▶ _RECORDS PROVIDED_:
§ §

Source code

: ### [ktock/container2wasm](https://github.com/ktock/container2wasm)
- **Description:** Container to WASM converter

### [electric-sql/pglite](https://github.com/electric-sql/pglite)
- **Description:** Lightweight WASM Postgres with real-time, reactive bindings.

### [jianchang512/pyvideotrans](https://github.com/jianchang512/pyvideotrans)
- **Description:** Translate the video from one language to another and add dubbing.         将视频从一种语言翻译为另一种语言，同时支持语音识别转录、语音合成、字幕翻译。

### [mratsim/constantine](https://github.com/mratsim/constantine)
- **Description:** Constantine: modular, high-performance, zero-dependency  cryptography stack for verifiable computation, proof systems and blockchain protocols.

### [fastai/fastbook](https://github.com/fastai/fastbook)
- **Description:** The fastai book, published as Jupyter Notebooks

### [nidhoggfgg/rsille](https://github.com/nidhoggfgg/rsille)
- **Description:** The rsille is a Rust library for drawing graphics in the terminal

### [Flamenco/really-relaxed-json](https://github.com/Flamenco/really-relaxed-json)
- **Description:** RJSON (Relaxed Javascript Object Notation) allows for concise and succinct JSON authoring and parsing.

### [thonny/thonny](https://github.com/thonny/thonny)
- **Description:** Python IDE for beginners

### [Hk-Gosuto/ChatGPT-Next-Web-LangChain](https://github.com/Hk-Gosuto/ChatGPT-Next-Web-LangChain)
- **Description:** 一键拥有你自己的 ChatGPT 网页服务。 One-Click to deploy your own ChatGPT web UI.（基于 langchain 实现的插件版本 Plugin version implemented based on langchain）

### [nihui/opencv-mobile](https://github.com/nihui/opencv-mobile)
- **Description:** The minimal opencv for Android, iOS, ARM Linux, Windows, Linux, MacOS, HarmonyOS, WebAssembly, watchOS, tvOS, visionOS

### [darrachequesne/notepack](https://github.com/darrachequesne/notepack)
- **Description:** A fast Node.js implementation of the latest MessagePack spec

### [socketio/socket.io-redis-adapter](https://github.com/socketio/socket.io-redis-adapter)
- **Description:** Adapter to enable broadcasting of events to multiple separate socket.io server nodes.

§ §

Substitute "console" for "terminal" in the part of the listing that opens with the line containing "### [nidhoggfgg/rsille](https://github.com/nidhoggfgg/rsille)" and closes with the line containing "- **Description:** The rsille". Reproduce only those lines, leaving everything else unchanged.

### [nidhoggfgg/rsille](https://github.com/nidhoggfgg/rsille)
- **Description:** The rsille is a Rust library for drawing graphics in the console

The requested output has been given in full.